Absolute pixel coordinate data
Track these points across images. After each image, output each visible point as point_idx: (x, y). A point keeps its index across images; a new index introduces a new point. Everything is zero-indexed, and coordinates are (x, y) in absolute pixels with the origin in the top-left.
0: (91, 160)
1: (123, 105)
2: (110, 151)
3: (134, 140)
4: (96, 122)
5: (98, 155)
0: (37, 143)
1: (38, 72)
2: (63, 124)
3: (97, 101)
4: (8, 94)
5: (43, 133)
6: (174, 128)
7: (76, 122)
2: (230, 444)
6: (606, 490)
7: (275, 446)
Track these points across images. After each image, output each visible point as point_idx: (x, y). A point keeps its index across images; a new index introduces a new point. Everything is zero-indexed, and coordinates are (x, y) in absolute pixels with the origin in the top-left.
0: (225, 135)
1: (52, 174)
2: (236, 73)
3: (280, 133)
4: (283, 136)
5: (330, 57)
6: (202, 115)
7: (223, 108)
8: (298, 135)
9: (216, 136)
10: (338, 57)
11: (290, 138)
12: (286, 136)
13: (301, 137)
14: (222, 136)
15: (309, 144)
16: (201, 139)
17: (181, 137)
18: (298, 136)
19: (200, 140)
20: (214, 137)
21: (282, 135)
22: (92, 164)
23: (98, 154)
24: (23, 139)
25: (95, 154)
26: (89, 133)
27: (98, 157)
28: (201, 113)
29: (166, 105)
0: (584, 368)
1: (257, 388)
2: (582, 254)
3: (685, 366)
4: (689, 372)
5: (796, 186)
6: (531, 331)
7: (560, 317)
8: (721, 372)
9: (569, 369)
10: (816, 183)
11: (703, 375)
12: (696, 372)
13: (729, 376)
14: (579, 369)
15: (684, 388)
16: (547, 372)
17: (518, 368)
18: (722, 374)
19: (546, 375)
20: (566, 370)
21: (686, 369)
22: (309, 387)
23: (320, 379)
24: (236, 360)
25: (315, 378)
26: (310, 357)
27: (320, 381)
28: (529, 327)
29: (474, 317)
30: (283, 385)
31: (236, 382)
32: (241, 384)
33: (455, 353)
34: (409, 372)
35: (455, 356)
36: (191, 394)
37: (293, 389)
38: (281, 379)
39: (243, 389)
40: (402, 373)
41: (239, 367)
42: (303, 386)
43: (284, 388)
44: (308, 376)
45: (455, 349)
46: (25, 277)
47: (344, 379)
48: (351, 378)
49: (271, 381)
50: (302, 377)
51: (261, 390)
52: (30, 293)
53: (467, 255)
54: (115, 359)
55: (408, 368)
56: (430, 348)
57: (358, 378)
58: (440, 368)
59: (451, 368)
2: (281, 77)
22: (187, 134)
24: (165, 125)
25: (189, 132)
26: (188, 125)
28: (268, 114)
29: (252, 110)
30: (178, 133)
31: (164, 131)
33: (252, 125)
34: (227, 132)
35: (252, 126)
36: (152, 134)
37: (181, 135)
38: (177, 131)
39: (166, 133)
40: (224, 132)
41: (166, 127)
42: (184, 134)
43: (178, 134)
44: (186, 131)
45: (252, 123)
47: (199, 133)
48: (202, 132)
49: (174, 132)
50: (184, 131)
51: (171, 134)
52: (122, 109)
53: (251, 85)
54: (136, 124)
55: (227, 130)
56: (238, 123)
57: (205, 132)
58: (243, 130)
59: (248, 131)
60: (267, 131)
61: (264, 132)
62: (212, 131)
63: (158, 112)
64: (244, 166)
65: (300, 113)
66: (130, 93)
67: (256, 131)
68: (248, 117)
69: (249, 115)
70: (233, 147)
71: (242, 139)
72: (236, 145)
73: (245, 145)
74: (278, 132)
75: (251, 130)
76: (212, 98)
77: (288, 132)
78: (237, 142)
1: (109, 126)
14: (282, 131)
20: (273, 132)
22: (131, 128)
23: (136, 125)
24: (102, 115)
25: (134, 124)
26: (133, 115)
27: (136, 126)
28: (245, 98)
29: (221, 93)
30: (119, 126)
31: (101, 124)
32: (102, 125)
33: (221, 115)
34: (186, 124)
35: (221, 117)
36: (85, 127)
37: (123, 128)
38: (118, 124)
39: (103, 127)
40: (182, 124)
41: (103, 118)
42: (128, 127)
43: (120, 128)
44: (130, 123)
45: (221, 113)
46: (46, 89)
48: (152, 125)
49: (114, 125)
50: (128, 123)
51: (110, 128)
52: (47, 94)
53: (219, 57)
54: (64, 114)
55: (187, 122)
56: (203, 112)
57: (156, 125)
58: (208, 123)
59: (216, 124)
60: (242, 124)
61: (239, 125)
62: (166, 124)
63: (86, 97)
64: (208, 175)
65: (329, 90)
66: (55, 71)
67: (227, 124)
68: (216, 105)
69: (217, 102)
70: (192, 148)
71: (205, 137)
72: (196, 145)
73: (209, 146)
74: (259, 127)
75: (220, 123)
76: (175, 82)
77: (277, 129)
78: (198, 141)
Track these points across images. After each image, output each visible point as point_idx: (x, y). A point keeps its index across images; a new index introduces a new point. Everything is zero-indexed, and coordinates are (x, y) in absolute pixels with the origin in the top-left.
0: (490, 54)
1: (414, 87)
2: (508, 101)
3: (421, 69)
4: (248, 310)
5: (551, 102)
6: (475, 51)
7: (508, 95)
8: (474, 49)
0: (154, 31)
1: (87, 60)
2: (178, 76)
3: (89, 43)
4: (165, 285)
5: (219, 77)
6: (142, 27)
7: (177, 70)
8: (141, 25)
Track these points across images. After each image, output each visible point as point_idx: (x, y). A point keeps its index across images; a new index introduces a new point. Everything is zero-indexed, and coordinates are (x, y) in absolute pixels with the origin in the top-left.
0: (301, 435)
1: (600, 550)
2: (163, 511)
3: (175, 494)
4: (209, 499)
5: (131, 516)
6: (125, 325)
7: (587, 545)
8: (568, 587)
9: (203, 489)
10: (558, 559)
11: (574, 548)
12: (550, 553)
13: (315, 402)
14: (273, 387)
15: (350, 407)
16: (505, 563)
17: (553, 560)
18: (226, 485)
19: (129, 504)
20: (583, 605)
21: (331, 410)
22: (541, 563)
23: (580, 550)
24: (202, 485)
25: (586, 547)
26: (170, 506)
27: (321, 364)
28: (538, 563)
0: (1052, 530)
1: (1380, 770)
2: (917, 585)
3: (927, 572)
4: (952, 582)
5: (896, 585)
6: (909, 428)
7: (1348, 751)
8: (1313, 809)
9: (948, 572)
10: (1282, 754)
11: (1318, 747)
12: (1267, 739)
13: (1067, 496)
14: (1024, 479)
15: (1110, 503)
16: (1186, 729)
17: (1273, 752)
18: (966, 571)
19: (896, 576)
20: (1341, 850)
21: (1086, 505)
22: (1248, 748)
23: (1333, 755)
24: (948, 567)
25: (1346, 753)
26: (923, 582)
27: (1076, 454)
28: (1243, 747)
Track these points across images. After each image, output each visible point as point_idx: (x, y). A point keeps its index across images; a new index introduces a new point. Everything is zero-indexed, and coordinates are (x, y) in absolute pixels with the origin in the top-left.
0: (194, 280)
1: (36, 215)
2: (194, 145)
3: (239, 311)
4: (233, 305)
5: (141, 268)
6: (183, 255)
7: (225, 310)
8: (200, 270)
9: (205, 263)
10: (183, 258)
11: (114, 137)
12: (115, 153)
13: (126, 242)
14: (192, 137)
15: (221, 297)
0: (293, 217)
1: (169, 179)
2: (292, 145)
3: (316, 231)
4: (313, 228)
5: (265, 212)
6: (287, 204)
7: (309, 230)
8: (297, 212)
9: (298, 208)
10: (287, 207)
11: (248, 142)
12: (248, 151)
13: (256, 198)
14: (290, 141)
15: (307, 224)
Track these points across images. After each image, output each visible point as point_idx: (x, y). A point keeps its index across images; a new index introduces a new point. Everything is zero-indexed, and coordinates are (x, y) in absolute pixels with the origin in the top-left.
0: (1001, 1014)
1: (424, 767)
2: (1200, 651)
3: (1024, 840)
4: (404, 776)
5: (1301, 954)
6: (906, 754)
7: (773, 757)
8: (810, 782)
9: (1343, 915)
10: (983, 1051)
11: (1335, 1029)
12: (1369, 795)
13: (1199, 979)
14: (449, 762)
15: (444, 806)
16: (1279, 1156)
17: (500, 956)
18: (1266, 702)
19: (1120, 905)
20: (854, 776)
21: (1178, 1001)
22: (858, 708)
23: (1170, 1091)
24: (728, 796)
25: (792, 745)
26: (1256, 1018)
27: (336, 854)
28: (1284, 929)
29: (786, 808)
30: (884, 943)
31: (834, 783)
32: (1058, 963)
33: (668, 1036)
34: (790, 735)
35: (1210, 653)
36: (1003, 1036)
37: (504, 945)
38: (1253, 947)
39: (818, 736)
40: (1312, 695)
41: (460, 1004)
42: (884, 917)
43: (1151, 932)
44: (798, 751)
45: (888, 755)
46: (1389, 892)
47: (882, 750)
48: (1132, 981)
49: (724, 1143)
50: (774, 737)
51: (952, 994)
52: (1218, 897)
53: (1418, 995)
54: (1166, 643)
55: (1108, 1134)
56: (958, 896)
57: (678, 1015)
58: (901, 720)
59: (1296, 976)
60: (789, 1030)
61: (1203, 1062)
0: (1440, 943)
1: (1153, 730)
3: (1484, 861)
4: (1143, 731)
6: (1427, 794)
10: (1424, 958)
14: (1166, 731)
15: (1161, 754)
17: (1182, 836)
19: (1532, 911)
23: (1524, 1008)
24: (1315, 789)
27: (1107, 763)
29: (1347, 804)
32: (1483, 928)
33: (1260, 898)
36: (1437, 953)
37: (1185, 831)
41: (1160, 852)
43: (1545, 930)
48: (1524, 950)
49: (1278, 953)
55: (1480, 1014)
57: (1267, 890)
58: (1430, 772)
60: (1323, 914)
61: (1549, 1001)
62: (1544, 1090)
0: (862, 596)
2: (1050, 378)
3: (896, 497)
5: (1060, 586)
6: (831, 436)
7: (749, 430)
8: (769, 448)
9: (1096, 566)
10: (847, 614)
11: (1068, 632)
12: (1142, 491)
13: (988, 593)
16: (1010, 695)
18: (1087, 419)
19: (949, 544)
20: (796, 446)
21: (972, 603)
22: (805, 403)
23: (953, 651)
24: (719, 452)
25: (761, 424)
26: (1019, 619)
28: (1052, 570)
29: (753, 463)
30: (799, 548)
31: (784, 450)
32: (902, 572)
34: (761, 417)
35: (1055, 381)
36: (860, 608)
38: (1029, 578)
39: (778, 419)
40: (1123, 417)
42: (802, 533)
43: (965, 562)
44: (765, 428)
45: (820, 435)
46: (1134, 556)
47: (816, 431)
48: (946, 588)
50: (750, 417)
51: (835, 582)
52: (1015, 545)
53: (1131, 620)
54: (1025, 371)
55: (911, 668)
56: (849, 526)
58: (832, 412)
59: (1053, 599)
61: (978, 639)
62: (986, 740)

-- Work required --
Of the lines above, retype only those from the line containing "11: (574, 548)" through the line containing "14: (192, 137)", including both, exactly.

-- Output below --
11: (574, 548)
12: (550, 553)
13: (315, 402)
14: (273, 387)
15: (350, 407)
16: (505, 563)
17: (553, 560)
18: (226, 485)
19: (129, 504)
20: (583, 605)
21: (331, 410)
22: (541, 563)
23: (580, 550)
24: (202, 485)
25: (586, 547)
26: (170, 506)
27: (321, 364)
28: (538, 563)
0: (1052, 530)
1: (1380, 770)
2: (917, 585)
3: (927, 572)
4: (952, 582)
5: (896, 585)
6: (909, 428)
7: (1348, 751)
8: (1313, 809)
9: (948, 572)
10: (1282, 754)
11: (1318, 747)
12: (1267, 739)
13: (1067, 496)
14: (1024, 479)
15: (1110, 503)
16: (1186, 729)
17: (1273, 752)
18: (966, 571)
19: (896, 576)
20: (1341, 850)
21: (1086, 505)
22: (1248, 748)
23: (1333, 755)
24: (948, 567)
25: (1346, 753)
26: (923, 582)
27: (1076, 454)
28: (1243, 747)
Track these points across images. After each image, output each visible point as point_idx: (x, y). A point keeps its index across images; a new index introduces a new point. Everything is zero-indexed, and coordinates are (x, y) in absolute pixels with the origin in the top-left.
0: (194, 280)
1: (36, 215)
2: (194, 145)
3: (239, 311)
4: (233, 305)
5: (141, 268)
6: (183, 255)
7: (225, 310)
8: (200, 270)
9: (205, 263)
10: (183, 258)
11: (114, 137)
12: (115, 153)
13: (126, 242)
14: (192, 137)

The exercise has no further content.